Seja como for, esse colapso parece iminente.
O ministro extremista da Segurança Nacional, Itamar Ben-Gvir, quase desapareceu completamente do cenário político. Este é um acontecimento importante.
De fato, uma das conquistas da resistência em Gaza foi a marginalização desses personagens notórios, que agiam impunemente contra civis palestinos desarmados em Jerusalém, na mesquita de Al-Aqsa, e até mesmo nas muitas prisões de Israel.
Jolanda Flubacher / Fórum Econômico Mundial
O primeiro-ministro de Israel, Benjamin Netanyahu, durante encontro do Fórum Econômico Mundial em Davos, em 2014
Mas uma nova coalizão em Israel complicaria ainda mais a missão de Netanyahu. O governo já declarou estado de guerra e os potenciais novos ministros querem que Netanyahu se comprometa a associar essa declaração de guerra ao fim do Hamas. Para sempre.
Esta é a primeira verdadeira guerra em Gaza, eles dizem. Também querem que seja a última.
Mas se Netanyahu levar adiante a morte de civis em Gaza, através de ataques aéreos e bombardeios, como ele e outros líderes israelenses fizeram em operações militares anteriores, nem o Hamas nem qualquer outro grupo será eliminado.
A resistência palestina é cuidadosa demais para que se exponham como alvos fáceis para os caças, drones e franco-atiradores israelenses. As suas operações são conduzidas quase que exclusivamente de forma clandestina.
A destruição da resistência exigiria, portanto, uma invasão terrestre em grande escala.
Além de a resistência ter previsto todos os cenários, incluindo uma possível incursão militar terrestre, uma invasão de Gaza levaria certamente a milhares de mortes israelenses, para não falar da morte de dezenas de milhares de palestinos.

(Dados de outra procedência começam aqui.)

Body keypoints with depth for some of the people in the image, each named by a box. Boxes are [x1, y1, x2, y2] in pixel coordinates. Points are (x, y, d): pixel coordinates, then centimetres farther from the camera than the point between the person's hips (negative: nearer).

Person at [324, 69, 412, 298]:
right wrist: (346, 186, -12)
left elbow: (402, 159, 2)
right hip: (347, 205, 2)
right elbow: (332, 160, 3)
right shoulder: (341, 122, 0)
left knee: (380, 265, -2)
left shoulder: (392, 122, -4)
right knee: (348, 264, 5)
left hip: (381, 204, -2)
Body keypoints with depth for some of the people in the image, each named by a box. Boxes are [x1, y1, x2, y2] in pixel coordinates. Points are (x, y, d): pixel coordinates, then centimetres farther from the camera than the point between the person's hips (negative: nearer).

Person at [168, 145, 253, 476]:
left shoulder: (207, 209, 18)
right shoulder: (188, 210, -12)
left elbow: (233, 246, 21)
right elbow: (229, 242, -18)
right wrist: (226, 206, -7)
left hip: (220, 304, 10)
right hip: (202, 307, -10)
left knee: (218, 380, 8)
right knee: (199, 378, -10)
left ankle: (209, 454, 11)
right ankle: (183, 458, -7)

Além disso, os soldados israelenses revelaram-se incapazes de conduzir uma batalha terrestre. O Hamas demonstrou isso nos últimos dias, tal como o Hezbollah demonstrou no Líbano em 2000, e também em 2006.
Mesmo que Israel seja capaz de realizar essa invasão, o que é que fará quando Gaza for conquistada?

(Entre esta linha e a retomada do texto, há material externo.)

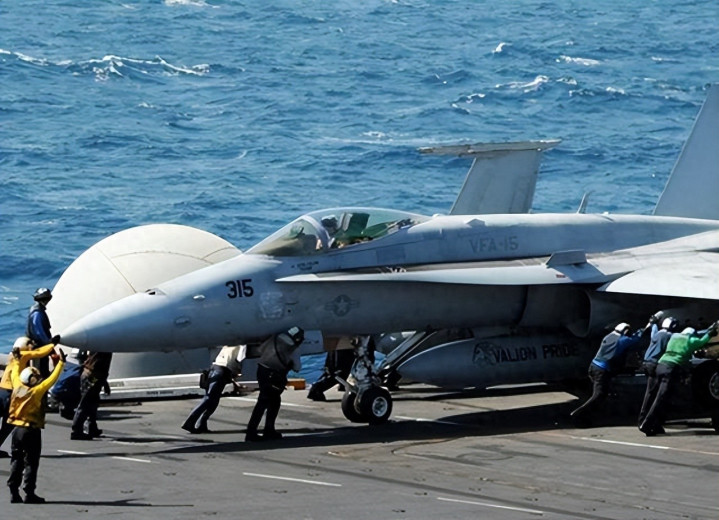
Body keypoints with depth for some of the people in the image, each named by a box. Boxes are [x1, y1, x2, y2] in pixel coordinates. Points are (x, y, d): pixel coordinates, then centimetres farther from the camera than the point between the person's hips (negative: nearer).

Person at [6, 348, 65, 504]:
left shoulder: (18, 386, -2)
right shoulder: (37, 391, -16)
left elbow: (15, 373, 17)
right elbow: (52, 379, -14)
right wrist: (60, 362, -5)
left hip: (17, 429, 6)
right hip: (32, 431, -6)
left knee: (16, 461, 11)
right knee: (31, 463, -1)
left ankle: (14, 492, 10)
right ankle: (29, 493, -2)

Em 2005, o exército israelense retirou-se de Gaza devido à intensa resistência em toda a faixa. Evacuou as suas forças e rapidamente se reposicionou, cercando Gaza em todas as direções, o que deu origem ao notório cerco atual.

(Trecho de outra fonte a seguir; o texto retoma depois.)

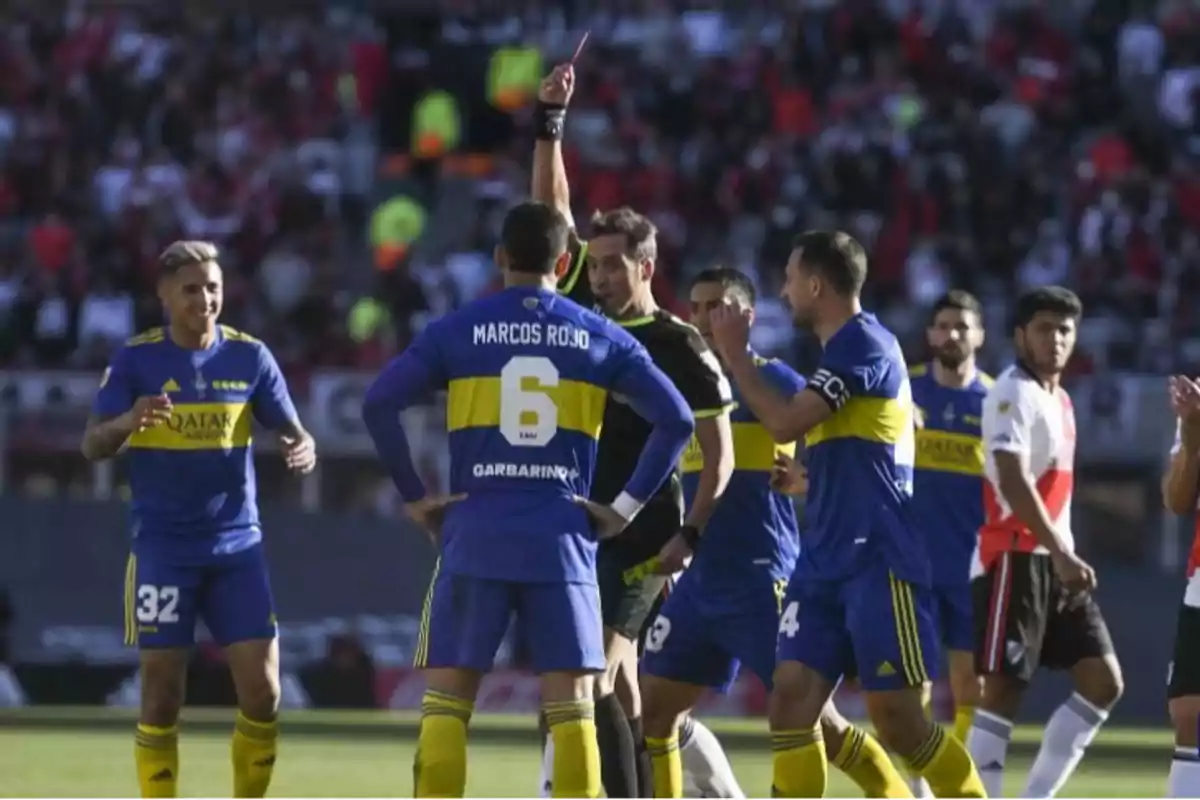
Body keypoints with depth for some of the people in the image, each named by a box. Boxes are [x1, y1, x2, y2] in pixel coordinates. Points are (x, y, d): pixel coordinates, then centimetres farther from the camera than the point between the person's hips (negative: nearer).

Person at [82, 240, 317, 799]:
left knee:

Nessa altura, a resistência era muito mais fraca, menos organizada e muito menos armada do que é atualmente.
Se Israel assumir o controle de Gaza, terá de lutar contra essa mesma resistência palestina diariamente, e possivelmente durante anos.
Não é claro qual a direção que Netanyahu escolherá. Mas, seja como for, independentemente do que venha a acontecer nos próximos dias e semanas, Israel perdeu, em muitos aspectos, a guerra.
É preciso que isso fique claro.
(*) O Dr. Ramzy Baroud é jornalista e editor do The Palestine Chronicle. É Ph.D em Estudos da Palestina pela Universidade de Exeter. É autor de seis livros. Seu último livro, co-editado com Ilan Pappé, é “Our Vision for Liberation: Engaged Palestinian Leaders and Intellectuals Speak Out”.